Altenau: Natürlich war es erstmal schwierig, weil jeder diese Umbruchphase meistern musste – sowohl mein Arbeitgeber, das IDS als auch ich. Es haben sich aber alle – natürlich in gewisser Weise auch notgedrungen – sehr schnell umstrukturiert. Mittlerweile hat sich wirklich alles sehr gut eingespielt. Ich glaube wir haben alle gelernt, das Beste aus der Situation zu machen und nicht nur die Nachteile zu sehen, sondern auch die neu gewonnenen Möglichkeiten. Durch die digitale Zusammenarbeit lassen sich Studium und Beruf noch flexibler aufeinander abstimmen.
Sie haben während Ihres Bachelors in den Theoriephasen in Lingen gelebt. Somit haben Sie auch das Leben in Lingen kennengelernt. Wie gefällt Ihnen die Stadt und das Studierendenleben in Lingen?

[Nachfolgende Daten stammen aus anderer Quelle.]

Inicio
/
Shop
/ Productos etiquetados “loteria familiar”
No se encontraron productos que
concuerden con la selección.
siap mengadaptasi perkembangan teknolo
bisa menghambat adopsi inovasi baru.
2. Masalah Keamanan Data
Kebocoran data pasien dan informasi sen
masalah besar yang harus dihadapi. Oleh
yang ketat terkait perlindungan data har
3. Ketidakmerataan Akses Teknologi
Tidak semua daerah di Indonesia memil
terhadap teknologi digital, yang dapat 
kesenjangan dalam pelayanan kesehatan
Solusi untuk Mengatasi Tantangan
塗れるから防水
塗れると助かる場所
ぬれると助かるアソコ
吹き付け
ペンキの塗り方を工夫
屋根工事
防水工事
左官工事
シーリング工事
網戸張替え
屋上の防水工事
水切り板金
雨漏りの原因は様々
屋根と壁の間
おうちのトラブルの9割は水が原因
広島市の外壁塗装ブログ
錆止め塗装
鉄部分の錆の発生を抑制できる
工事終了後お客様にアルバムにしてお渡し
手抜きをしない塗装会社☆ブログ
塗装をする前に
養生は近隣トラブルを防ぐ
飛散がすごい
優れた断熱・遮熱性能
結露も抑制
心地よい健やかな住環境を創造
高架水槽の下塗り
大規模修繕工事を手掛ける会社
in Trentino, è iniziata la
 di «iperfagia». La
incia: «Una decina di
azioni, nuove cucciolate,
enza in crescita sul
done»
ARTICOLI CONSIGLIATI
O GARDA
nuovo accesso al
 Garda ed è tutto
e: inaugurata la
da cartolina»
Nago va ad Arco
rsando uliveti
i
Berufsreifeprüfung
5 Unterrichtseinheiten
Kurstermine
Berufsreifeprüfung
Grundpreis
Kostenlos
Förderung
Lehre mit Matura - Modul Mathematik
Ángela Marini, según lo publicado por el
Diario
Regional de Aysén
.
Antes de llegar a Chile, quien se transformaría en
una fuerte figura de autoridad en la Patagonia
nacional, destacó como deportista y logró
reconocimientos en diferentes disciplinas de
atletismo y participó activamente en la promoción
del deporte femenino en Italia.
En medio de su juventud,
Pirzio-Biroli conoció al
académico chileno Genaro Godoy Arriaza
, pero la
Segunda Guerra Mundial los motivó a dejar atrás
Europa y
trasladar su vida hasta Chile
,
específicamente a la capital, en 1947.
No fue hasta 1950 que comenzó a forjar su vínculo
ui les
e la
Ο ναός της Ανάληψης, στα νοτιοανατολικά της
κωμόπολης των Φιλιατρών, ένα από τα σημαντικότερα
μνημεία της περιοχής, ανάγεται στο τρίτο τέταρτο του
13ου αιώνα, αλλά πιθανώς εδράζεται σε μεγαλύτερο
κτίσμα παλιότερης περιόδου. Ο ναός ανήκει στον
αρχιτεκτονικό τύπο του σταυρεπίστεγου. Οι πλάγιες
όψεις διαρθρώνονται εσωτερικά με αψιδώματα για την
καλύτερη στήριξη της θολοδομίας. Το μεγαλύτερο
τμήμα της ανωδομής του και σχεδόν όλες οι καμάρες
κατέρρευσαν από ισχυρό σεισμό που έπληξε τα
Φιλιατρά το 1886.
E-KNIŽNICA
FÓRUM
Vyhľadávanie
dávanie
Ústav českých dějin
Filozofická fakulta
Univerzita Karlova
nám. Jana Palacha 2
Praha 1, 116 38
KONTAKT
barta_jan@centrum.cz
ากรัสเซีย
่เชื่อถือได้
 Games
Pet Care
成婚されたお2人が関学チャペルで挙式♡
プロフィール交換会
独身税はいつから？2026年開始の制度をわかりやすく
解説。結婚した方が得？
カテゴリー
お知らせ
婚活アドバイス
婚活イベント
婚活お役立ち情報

Altenau: Lingen ist nicht Münster, nicht München, nicht Osnabrück. Lingen ist eben keine Großstadt, aber genau das macht Lingen auch irgendwo aus. Die nötige Infrastruktur ist gegeben: Es gibt gute Restaurants und Kneipen, eine Lasertag Arena, ein Schwimmbad, usw. Man kann also auch in Lingen etwas Schönes unternehmen. Wir haben damals zum Beispiel sehr viel Zeit am Kanal verbracht. Gerade, weil alles so übersichtlich und nicht sehr weitläufig ist, kennt man einfach alles und jeden. Ich habe mich dadurch selbst mit Studierenden aus anderen Studiengängen sehr verbunden gefühlt. Genau diese Vertrautheit macht Lingen einfach aus.
Zum Schluss würde ich gerne wissen, ob Sie sich wieder für ein duales Studium entscheiden würden. Würden Sie das duale Studium weiterempfehlen? Wenn ja, warum? Wenn nein, warum nicht?
Altenau: Ich würde auf jeden Fall immer wieder dual studieren. Ich glaube man bekommt dadurch ein ganz anderes Gefühl dafür, wie Unternehmen von innen aussehen. Ich denke viele kennen es, dass man sich die Informationen am besten merken kann, die man auch zur Anwendung bringt und die einem in dem Moment tatsächlich zur Problemlösung verholfen haben. Genau das ist bei einem dualen Studium der Fall. Ich glaube nicht, dass ich heute in meinem Job da stehen würde, wo ich jetzt stehe, wenn ich nicht dual studiert hätte.